Spatial patterns and how they develop were carefully analysed in developing the SUMP. The analysis was structured by the city’s division into a lower and upper terrace - and assessed how each section of the city was affected by recent transport projects, as well as prospective future measures. Socio-economic data was also used during the analysis. Assessors identified trends and the needs of a changing population in relation to transport. An increasingly ageing population, as well as the large community of students were the main demographic factors to consider when developing sustainable urban mobility measures. In addition, the main economic factors also had to be analysed and the results integrated into the findings that formed the foundations for the SUMP: the factors to be analysed included the existence of a strong maritime industry around the port, and the role of tourism and a quickly growing market of finance and IT industry — focused in the centre as well as at university and transport-oriented locations. It is clear that the analysis of spatial and socio-economic patterns and planned developments are essential to developing transportation solutions that allow the improvement of sustainable urban mobility patterns.
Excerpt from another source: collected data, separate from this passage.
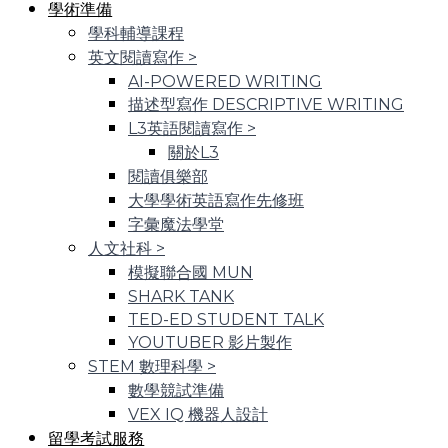
學術準備
學科輔導課程
英文閱讀寫作
>
AI-POWERED WRITING
描述型寫作 DESCRIPTIVE WRITING
L3英語閱讀寫作
>
關於L3
閱讀俱樂部
大學學術英語寫作先修班
字彙魔法學堂
人文社科
>
模擬聯合國 MUN
SHARK TANK
TED-ED STUDENT TALK
YOUTUBER 影片製作
STEM 數理科學
>
數學競試準備
VEX IQ 機器人設計
留學考試服務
The SUMP of Gdańsk provides a dependency matrix, a set of indicators with development goals and the outline of a detailed monitoring and evaluation plan. Indicators give the values for the current state of play, while their development is expressed in increase or decrease trajectories only. The section on monitoring and evaluation indicates further provisions needed for a detailed plan. The main element to this is a progress report every four years, covering changes in the general conditions and trends, developments regarding the indicators and a review of the past and future measures. The analysis of these data will allow for the identification of any necessary revisions or adaptations to the SUMP measures. Detailed measure planning and implementation is monitored on an ongoing basis.
The city of Gdańsk’s SUMP development process provides a number of conclusions.
Employing a large development team proved to be worthwhile. It allowed the integration of various perspectives and addressed most aspects of city life: the interests of the city’s districts and the residents in general; of special interest groups, experts, including those from outside the city, and political decision- makers were all fed into the final plan. The success of this integrated planning approach is evident from the adoption of the SUMP by a unanimous vote of the City Council. However, motivating stakeholders and residents to actively take part in the development process was resource-intensive and the desired participation levels were not always reached.
The decision to work with transport issues on a topic-by-topic basis, starting with the most challenging and/or promising ones, was also successful. Dealing with transport modes and issues in turn rather than in a comprehensive all-at-once approach might be unusual, but served the purpose of tackling the main challenges and creating a comprehensive and coherent SUMP.
The main driver of the SUMP development process was the agency Roads and Greeneries Management in Gdańsk. Allocating responsibility outside of the city administration departments worked well, as the Roads and Greeneries Management successfully integrated all relevant stakeholders and administrative departments into the process of developing the SUMP.
Additional benefits for the development process could be drawn from the URBACT III APN CityMobilNet project in terms of the exchange of information and experience with peers across Europe. The tools enabled the SUMP team to break out of their usual work structures and tackle the tasks at hand in a new setting, without existing bias. The URBACT III Programme’s approach to integrated planning, called ‘the URBACT method’, provided a useful approach.
The Metropolitan Region of Gdańsk is about to start a SUMP development process for its area and has plans to make use of the resources of the Gdańsk Roads and Greeneries Authority.
The City of Gdańsk produced an English translation of its SUMP which is available online.